> _DATASET_
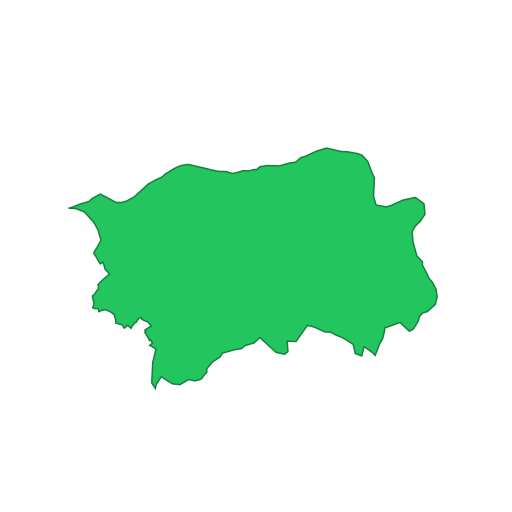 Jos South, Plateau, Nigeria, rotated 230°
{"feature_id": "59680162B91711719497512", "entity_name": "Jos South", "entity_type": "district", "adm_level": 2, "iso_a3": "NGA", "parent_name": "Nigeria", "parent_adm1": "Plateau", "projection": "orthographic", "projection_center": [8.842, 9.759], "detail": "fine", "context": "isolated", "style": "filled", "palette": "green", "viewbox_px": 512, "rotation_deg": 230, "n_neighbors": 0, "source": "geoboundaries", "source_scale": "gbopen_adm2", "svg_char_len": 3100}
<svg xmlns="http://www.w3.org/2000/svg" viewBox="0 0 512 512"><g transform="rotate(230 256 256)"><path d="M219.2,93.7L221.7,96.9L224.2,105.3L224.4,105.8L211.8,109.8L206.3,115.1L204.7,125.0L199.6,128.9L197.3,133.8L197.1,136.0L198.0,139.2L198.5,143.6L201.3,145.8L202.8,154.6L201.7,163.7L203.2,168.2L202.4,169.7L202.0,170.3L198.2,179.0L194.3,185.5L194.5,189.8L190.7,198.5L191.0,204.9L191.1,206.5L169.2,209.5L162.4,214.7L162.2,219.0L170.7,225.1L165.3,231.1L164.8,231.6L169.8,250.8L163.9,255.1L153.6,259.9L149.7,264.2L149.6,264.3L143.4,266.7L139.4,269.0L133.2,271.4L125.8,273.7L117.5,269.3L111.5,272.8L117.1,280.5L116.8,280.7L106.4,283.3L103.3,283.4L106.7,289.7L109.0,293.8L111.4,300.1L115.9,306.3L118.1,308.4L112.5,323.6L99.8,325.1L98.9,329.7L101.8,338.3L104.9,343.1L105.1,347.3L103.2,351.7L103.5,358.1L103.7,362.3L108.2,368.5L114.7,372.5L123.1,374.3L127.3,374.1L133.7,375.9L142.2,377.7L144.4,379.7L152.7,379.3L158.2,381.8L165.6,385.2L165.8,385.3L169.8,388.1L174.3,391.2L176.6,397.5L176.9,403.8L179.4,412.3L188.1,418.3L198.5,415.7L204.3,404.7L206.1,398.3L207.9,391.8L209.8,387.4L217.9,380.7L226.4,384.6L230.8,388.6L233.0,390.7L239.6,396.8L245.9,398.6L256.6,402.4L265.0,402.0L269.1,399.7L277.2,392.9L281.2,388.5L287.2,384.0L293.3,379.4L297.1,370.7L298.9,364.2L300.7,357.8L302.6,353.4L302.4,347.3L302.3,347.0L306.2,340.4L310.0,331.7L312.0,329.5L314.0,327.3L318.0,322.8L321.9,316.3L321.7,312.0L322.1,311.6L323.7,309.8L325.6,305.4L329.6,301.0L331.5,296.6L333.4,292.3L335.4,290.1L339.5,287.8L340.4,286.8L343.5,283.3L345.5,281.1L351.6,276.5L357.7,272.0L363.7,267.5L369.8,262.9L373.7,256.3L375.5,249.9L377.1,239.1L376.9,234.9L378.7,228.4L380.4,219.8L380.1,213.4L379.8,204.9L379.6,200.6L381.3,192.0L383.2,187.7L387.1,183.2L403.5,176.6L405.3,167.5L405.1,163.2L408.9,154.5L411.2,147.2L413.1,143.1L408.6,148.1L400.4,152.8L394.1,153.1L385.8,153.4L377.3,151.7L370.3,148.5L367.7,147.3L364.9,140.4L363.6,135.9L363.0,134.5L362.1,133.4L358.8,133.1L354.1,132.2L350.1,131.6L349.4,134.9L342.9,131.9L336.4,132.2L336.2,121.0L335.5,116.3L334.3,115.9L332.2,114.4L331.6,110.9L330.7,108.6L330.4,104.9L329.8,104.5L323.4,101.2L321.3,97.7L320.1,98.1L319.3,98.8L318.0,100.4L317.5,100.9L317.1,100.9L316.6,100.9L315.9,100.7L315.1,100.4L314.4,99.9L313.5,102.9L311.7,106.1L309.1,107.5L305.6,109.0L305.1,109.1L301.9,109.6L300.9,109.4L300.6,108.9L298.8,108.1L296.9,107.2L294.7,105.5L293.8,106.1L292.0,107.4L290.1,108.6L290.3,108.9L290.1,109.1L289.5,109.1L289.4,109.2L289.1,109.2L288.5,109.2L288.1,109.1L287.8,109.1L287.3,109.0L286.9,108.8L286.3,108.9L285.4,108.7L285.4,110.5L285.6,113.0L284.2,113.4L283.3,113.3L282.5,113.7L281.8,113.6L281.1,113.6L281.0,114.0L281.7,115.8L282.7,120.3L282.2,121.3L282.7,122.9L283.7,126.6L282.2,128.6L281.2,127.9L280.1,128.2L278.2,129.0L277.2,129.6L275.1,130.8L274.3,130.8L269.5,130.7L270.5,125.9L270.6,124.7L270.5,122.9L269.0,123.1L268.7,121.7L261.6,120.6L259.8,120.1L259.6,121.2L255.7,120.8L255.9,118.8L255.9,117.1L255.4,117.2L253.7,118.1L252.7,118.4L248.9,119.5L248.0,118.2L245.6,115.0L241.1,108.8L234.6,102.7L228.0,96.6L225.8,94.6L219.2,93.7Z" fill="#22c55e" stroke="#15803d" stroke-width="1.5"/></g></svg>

---

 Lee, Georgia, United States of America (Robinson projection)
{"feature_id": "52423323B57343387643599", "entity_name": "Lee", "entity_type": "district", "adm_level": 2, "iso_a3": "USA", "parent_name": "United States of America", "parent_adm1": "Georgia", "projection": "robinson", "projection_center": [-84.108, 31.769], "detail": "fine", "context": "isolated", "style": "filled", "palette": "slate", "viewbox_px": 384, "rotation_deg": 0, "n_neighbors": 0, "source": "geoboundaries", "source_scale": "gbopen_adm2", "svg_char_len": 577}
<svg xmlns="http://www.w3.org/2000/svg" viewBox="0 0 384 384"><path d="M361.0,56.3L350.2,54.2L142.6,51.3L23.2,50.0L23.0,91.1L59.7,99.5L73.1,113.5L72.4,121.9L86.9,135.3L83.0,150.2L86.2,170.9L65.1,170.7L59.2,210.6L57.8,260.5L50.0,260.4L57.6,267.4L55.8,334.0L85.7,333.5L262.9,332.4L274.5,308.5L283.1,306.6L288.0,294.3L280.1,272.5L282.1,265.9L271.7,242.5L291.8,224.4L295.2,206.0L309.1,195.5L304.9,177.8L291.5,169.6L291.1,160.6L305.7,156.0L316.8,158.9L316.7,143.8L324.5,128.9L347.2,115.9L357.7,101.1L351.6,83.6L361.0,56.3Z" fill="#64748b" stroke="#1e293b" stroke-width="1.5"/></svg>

> _EXERCISE OBJECTIVE_
Count how many lines of the records contain the word "Georgia", treating uppercase and lowercase as different. Give only the number.

> _TASK RESPONSE_
2